International data has shown that poorly ventilated and overcrowded areas, particularly where sick patients congregate are a health risk in their own right. New Zealand practices have listened to that message and made changes accordingly.

To that end ensuring that consulting and waiting rooms have clean indoor air is vital. The aim should be to have at least 6 changes of air per hour, and it is likely that these changes will be part of the “new normal”.

Likewise the regular cleaning of flat surfaces and instruments which touch patients has had a greater focus in the last three years. Again, this is something which will be a continuing focus.

Te Whatu Ora (TWO) have already reduced the special funding for the management of COVID-19 which means that practices will have to consider expenditure on COVID-19 care and adjust accordingly.

Streaming of patients with respiratory infections

“Red/green streaming” was a core element of good practice in the early days of the COVID-19 epidemic; however this along with phone triage appears to be becoming less stringent.

Practices that have the luxury of two waiting rooms and spare consulting room capacity to separate infectious patients may well continue with these activities; however, for many practices this is something that has already been relaxed.

Notwithstanding it will be normal to ensure that there is adequate separation of these patients from others. This may be by maintaining adequate distancing or having one section of the waiting room devoted to these patients. In extreme situations it may mean that some patients may have to wait in their cars.

Mask wearing

General

Over recent times there has been an obvious reduction in the use of masks by the public in everyday life, and the recent announcements will be interpreted by many patients that they do not have to wear a mask under any circumstances. However, there will be patients who want to wear a mask and may feel safer if the clinician does likewise, and their wishes need to be respected.

Common waiting areas

Once patients have been triaged, it is reasonable to make mask wearing by patients encouraged but optional. In the longer term there may be even more relaxing of this activity.

The College view is that patients with respiratory illness should be asked to wear a mask or stay in a stipulated area.

Clinical staff

Where clinicians are in a high-risk environment dealing with potentially infectious patients, (those with symptoms of acute respiratory viral infections including COVID-19, or fever and undiagnosed rash), P2/N95 masks should be worn and checked regularly to ensure that they fit properly.

For waiting room staff who have a physical (Perspex) barrier between them and the patient it may be reasonable to allow them to remove a mask if they themselves are comfortable with that. However, if they prefer to wear a mask, this should be their decision.
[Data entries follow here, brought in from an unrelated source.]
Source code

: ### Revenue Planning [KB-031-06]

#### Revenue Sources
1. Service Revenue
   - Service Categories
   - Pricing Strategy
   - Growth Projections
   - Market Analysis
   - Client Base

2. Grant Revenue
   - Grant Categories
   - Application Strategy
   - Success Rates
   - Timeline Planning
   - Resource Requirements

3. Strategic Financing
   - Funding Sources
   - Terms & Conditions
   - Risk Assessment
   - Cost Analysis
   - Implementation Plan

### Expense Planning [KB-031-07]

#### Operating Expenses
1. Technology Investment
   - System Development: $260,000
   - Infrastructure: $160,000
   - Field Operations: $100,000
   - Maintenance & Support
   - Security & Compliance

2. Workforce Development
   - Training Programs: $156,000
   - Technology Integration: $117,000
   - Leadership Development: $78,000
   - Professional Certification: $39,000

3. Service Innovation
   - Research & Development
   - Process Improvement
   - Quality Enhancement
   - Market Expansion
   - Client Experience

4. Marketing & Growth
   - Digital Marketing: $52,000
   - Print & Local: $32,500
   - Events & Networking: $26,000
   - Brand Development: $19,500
The College suggests that in the present environment, clinicians are likely to want to wear a mask in public areas; however, in a consulting room after it has been determined that there is no risk of COVID-19 or other respiratory infection it is up to the patient and the clinician to determine whether a mask is necessary. This should however be a dialogue, as some patients may well prefer that they do wear a mask and may even want the clinician to do likewise.

Removal of masks helps to overcome the problem of wearing a mask in a hot environment and allows a more natural non-verbal interaction as well as hearing those with hearing difficulties.

Any changes to mask wearing could be explained via notices in the waiting room so that the issue is not time consuming.

PPE and handwashing

Wearing of gowns for the management of COVID-19 has not been recommended for some time and wearing a P2/N95 mask and eye protection is all that is needed when carrying out higher a risk procedure such as taking throat swabs. Specifically, a normal clinical examination of even an infectious patient should require nothing more than a P2/N95 mask.

Gloves are no longer recommended and there is evidence that wearing them increases the risk of infection! This is however predicated on scrupulous hand washing after each patient and a recent Cochrane report has confirmed that.

As noted above it is reasonable to invite a non-infectious patient to remove their masks and where there is an infection risk, a mask is all that is required by the clinician.